The 2001 foot-and-mouth disease strain reached Britain after hitting at least 25 other nations, beginning in 1990, when it was identified in northern India.
The Pan-Asian strain, as it was called, surged across India with the illegal traffic in cattle for slaughter in the southern state of Kerala, then east, reaching Taiwan by 1999.
The Pan-Asian foot-and-mouth strain then spread west into Saudi Arabia, Turkey, and eastern Europe in waves coinciding with the annual haj pilgrimage to Mecca.
Eventually, after exploring the theory that the Pan-Asia foot-and-mouth strain reached Britain via food waste from a freight ship, many British and American scientists concluded that it more likely reached Britain as result of a sandstorm that swept northern Africa in mid-February 2001. Satellite photos showed that dust from one of the hardest-hit areas in North Africa settled in Britain seven days later––seven days before the outbreak was identified in Britain.

(Beth Clifton photo)
Rejecting vaccination was mistake for U.K.
Foot-and-mouth disease was eradicated from Britain by the end of 2001, for at least the third time in 80 years, by killing every hoofed animal on 9,677 farms, including 4.9 million sheep, 763,787 cattle, and 428,000 pigs.

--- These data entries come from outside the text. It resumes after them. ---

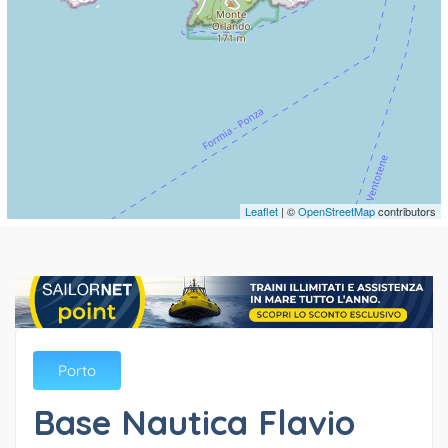
Leaflet
| ©
OpenStreetMap
contributors
Porto
Base Nautica Flavio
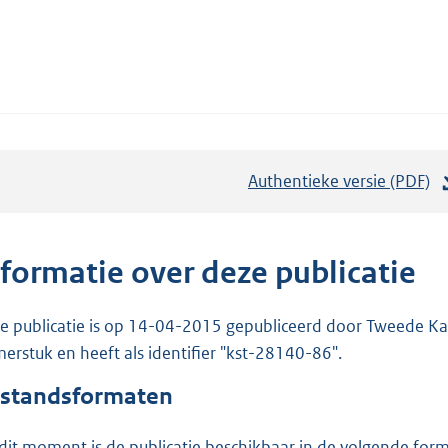
Authentieke versie (PDF)
b
e
s
t
nformatie over deze publicatie
a
n
e publicatie is op 14-04-2015 gepubliceerd door Tweede Kam
d
erstuk en heeft als identifier "kst-28140-86".
s
standsformaten
g
r
dit moment is de publicatie beschikbaar in de volgende for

Britain had only just completed culling 3.5 million cattle, over 15 years, to stop the spread of mad cow disease. Believing that effort to have been successful, albeit against a much less contagious disease transmission agent, British authorities rejected the use of vaccination to contain the Pan Asian foot-and-mouth disease outbreak.

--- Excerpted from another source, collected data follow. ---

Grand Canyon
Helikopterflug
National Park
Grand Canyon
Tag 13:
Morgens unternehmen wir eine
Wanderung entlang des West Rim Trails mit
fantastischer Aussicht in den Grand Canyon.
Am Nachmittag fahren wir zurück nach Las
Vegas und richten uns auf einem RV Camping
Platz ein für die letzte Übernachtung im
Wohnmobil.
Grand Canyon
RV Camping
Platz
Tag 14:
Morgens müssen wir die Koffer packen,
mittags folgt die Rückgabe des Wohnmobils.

But rejecting vaccination proved to be a strategic mistake. A vaccination strategy would have ringed infected herds with immune animals before culling began, thereby keeping foot-and-mouth disease from spreading on the wind, on the clothing of workers, or in any other accidental manner.

(Beth Clifton photo)
Dutch vaccinated
The 2001 foot-and-mouth epidemic hit The Netherlands about a month after reaching Britain.
A combined vaccination-and-slaughter campaign eradicated the Dutch outbreak within just two weeks, at cost of 265,000 animals killed––a lot, but a fraction as many as in Britain.

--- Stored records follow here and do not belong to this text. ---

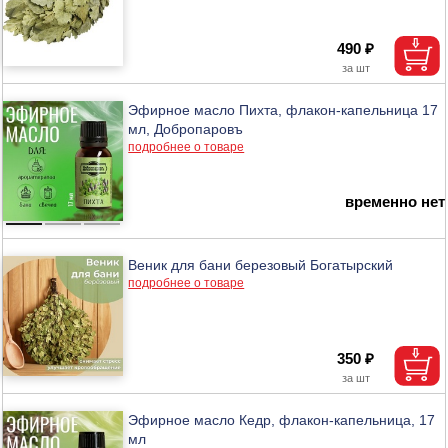
490 ₽
Эфирное масло Пихта, флакон-капельница 17
мл, Добропаровъ
подробнее о товаре
временно нет
Веник для бани березовый Богатырский
подробнее о товаре
350 ₽
Эфирное масло Кедр, флакон-капельница, 17
мл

Nonetheless 10,000 animals were killed in the Netherlands for every actual case of foot-and-mouth disease detected.

(Beth Clifton photo)
South Korea botched 2010-2011 culling
A second wave of Pan-Asian foot-and-mouth disease hit South Korea ten years later.
The South Korean Ministry of Food, Agriculture, Forestry & Fisheries responded by hastily culling more than 1.7 million pigs, cattle, and dogs in just two months, in probably the most botched “stamping out” exercise on record.
The dogs, believed to be mostly dogs raised for meat, were culled even though dogs do not get foot-and-mouth disease.
Most of the pigs were buried alive.

(Beth & Merritt Clifton)
Eventually 1.2 million cattle and 210,000 brood sows were vaccinated to end the outbreak, but only after weeks of appeals from international disease control experts and public protests led by the organization Korean Animal Rights Advocacy.
Despite the massacres, South Korea has continued to experience frequent local foot-and-mouth disease outbreaks, and continues to cull whole herds of cattle and pigs to contain them.